I see two problems at work. The first is one of interpretation, and yes, everyone interprets, even fundamentalists. In John’s Gospel we hear these words from Jesus: “I have come that they might have life and have it more abundantly.” Like any passage it can be, and often is, taken out of context. The “abundance” Jesus speaks of has nothing to do with wealth. Being inseparable from the word “life”, it is an image of Jesus, himself, who we are told a couple of chapters later, is the “way, the truth and the life.”

There is no authentic interpretation of the Gospel that does not embrace the plight of the poor and the suffering. Catholic social teaching (sorry, Glenn Beck) uses the profound language “preferential option for the poor.” This theology undergirds how Christians should interact with the world in which we live. One tragedy of modern economics is that the vast majority of our world’s population is being driven deeper and deeper into poverty and destitution. In the United States, the American dream is dissolving with the middle class. I am not attempting to invoke the spectre of class warfare.
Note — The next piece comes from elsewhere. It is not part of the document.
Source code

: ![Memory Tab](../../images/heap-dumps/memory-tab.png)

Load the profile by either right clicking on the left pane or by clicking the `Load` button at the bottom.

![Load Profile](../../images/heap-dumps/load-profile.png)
I am simply noting the repetitious results of studies on the American economy. The disparity and gap between the middle class and the wealthiest Americans has become an almost unbridgeable chasm. These realities lead to the second problem.

Christians are called to build the kingdom of God, but that kingdom appears to be at odds with today’s version of the American dream. At least since the Reagan era, that dream has championed the supremacy of the individual. By contrast, the Gospel calls for building up the community. I have long puzzled about the inability of Christians in America to grasp this inherent contradiction. For some, comprehension has not really been the issue. They have simply chosen the false values of individualism over the Gospel principles of community. Of course, the individual and the community are not mutually exclusive. In fact, one cannot exist without the other. But the American view of individualism that has grounded today’s economic system is blatantly anti-Gospel.

The value of our dreams, whether personal or collective, is determined by the effects they have on others. If the American dream is to re-emerge as a legitimate and worthy goal of our citizens, if it is to develop in harmony with the building of the kingdom, then our economic policies cannot be geared toward the few, nor can they benefit primarily the rich. We must, once again, become a nation that cares for the young, the old, the sick and the poor—for all our people.